_WORK TO COMPLETE:_ Number of lines with the string "prettyprinter" in the entries below: report it, and nothing besides.

══════════════════════════════

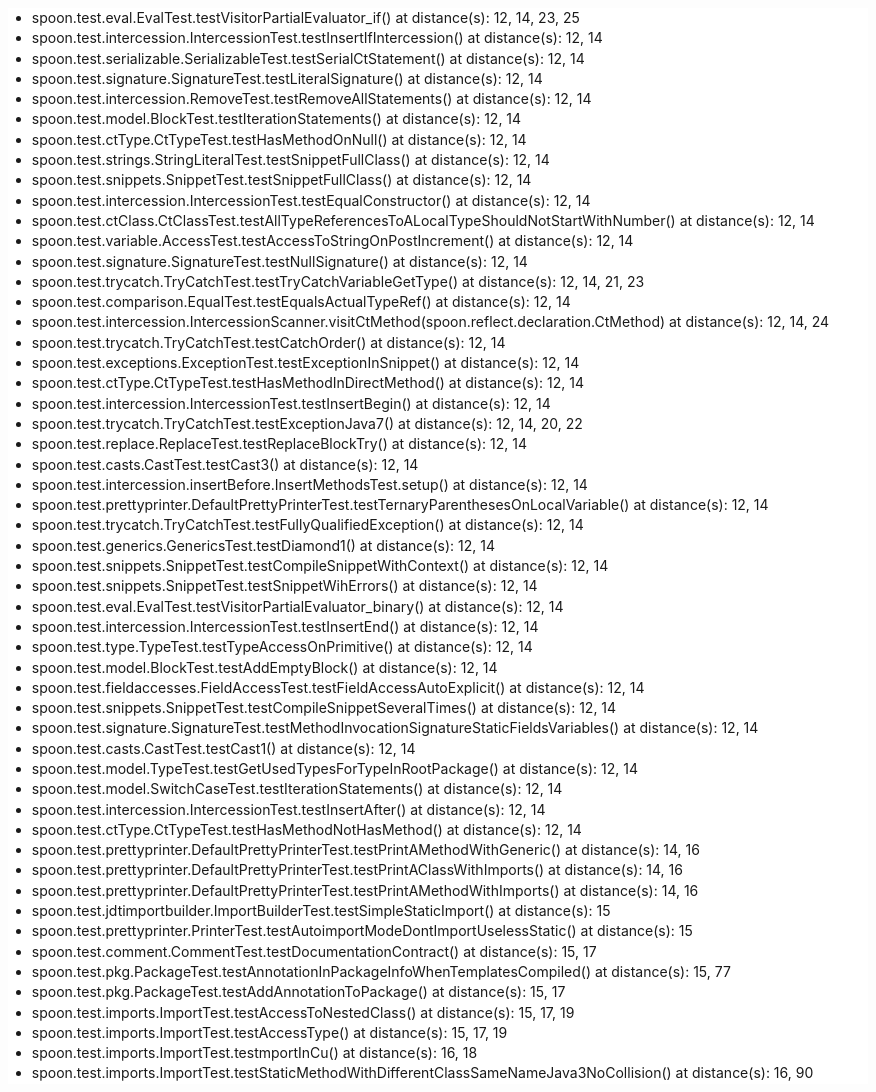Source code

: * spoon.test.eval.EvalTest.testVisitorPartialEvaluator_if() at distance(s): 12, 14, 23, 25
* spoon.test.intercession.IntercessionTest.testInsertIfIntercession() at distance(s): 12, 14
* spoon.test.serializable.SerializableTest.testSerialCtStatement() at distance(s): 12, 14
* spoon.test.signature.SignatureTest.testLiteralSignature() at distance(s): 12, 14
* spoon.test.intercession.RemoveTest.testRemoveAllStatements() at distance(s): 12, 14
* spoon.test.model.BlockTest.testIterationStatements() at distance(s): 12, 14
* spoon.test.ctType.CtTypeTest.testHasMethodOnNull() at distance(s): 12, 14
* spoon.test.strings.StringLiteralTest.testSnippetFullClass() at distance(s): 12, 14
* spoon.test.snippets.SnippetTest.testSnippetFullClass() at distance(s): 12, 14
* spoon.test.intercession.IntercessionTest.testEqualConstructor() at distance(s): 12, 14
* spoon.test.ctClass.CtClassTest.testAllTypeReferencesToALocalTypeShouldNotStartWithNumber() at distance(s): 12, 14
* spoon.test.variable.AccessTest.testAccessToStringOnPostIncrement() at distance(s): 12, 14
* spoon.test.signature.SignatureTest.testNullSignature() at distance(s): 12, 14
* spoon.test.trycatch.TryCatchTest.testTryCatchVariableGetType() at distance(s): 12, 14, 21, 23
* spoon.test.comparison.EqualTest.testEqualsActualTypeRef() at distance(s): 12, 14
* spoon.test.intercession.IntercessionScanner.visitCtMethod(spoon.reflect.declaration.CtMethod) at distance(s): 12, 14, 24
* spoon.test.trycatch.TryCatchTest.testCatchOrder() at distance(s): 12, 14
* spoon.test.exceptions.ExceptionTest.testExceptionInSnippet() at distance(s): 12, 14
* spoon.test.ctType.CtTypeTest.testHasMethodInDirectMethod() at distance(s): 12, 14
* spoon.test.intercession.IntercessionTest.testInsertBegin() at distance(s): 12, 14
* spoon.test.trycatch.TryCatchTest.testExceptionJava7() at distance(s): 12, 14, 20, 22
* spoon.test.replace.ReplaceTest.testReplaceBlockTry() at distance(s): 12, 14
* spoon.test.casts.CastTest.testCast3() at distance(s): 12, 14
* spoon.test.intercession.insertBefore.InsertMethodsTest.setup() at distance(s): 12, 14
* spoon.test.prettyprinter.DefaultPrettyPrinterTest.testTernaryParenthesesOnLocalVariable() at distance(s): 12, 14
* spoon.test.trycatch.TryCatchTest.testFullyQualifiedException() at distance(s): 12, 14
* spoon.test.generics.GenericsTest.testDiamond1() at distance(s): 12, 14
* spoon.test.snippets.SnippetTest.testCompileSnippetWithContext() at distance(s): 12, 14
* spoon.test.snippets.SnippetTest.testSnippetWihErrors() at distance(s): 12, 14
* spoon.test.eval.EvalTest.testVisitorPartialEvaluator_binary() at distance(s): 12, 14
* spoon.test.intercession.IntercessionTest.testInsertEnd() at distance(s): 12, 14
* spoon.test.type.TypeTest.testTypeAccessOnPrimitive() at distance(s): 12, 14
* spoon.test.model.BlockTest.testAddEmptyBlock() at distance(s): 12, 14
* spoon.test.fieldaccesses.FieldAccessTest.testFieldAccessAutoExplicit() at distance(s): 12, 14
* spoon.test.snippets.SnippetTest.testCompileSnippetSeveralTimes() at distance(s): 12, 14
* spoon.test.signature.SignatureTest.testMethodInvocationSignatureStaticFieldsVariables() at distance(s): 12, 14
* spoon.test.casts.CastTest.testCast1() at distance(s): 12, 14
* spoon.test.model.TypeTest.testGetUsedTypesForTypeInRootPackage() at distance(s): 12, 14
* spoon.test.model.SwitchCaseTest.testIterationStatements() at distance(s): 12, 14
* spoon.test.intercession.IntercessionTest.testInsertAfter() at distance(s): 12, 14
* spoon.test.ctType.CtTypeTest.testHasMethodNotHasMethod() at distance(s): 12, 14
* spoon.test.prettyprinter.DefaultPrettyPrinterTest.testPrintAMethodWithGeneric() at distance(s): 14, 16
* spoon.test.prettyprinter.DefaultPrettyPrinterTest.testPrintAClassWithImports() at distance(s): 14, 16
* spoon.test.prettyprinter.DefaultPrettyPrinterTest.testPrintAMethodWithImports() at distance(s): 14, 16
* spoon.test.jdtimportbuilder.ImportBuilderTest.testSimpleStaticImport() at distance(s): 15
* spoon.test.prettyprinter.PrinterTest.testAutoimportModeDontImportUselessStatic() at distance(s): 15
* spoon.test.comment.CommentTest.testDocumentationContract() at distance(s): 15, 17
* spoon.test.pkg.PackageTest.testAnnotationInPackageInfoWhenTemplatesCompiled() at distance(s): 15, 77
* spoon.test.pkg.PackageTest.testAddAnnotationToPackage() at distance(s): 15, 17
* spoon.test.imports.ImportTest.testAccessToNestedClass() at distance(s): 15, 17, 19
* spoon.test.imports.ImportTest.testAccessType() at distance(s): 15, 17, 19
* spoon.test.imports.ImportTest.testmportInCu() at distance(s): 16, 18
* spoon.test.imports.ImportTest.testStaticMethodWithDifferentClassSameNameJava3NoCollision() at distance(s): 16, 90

══════════════════════════════

_ANSWER FOR THIS EXERCISE:_ 5